Ce fut sans surprise que le lendemain matin je découvris dans ma boîte mail qu’il m’avait envoyé lesdits cours, il avait quand même attendu une nuit pour ne pas faire le mec qui se précipite. Il s’appelait Christophe, un grand brun aux yeux marrons, qui passait son temps à faire rigoler ses amis, mais il était intelligent et je savais que c’est ce détail qui avait fait que je lui avais laissé une chance de m’approcher. Car je ne supportais pas la médiocrité, ce contre quoi je m’étais toujours battue pour ne pas en faire partie.
Je l’ai remercié et au bout de quelques échanges par mails, on avait déjà échangé nos numéros de portable. Naturellement l’initiative venait de lui, car même si j’avais décidé de sortir de ma timidité, je n’aurai jamais osé ainsi prendre les devants.
On a commencé à s’envoyer des textos quotidiennement, en fait on était en permanence collés à nos portables vu le nombre de messages que l’on s’envoyait au quotidien. J’aimais ce lien de proximité, cette phase de découverte, même si l’on savait tous les deux que l’on finirai ensembles. Il aborda rapidement le sujet de la sexualité en m’informant que pour lui c’était important dans un couple. Je lui avoua alors que j’étais vierge, il ne paru pas surpris, comme s’il s’en doutait. Bon visiblement il était écrit « vierge » sur mon front. Il m’affirma que ça ne le dérangeait pas, qu’il avait connu beaucoup de filles vierges et que la plupart de ses anciennes copines l’étaient avant qu’elles le fasse avec lui. Il me rassura et me dit que tout irait bien, qu’il serait doux et délicat.
Ce qui était assez dingue c’est que nous avions eu cette conversation avant même que nous soyons ensembles, avant même notre premier baiser, car oui je n’avais jamais embrassé de garçons alors que j’avais 18 ans. Les choses avaient bien changées depuis.

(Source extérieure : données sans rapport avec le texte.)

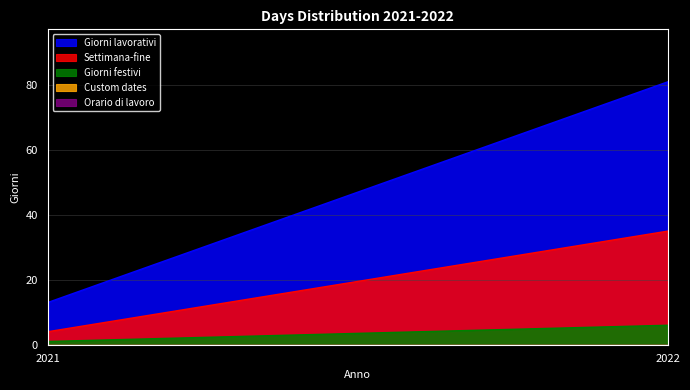

Count the number of data series in this chart.

5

Nous nous revimmes deux semaines plus tard après notre première rencontre. On ne tarda pas à s’embrasser, il voulu dormir chez moi et tout alla très vite entre nous puisque quelques jours plus tard je fis ma première fois avec lui. J’eus mal, ça ne voulait pas rentrer, selon lui j’avais un petit peu saigné. Il me déçu en me demandant ce que ça faisait d’être « décapsulée », rien, j’avais envie de lui dire, mais je le garda pour moi afin de ne pas le vexer. Puisqu’à part de la crispation et de la douleur je n’avais rien ressenti, aucun plaisir, mais je l’avais fait et il fallait bien se lancer un jour dans le sexe même si c’était décevant au début.

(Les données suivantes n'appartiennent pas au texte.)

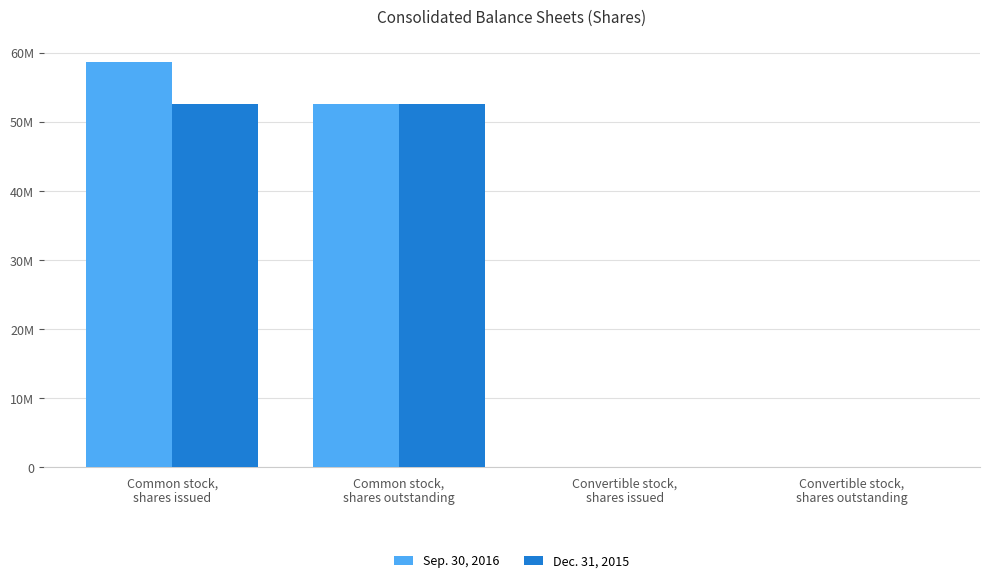

Between Common stock,
shares outstanding and Common stock,
shares issued, which is larger?

Common stock,
shares issued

Notre histoire dura un mois, j’essayais de me persuader que je l’aimais mais en fait je crois qu’au fond de moi ça n’a jamais été le cas. Et puis plus tard je découvris que l’amour ce n’était pas ça, l’amour c’est quelque chose qui vous prend aux tripes et qui vous retourne complètement, l’amour c’est le temps qui s’arrête, l’amour c’est ressentir les sentiments de l’autre personne sans que celle-ci ait à le dire.
L’amour ça vous transcende et ça vous fait dire que tout cela en valait la peine.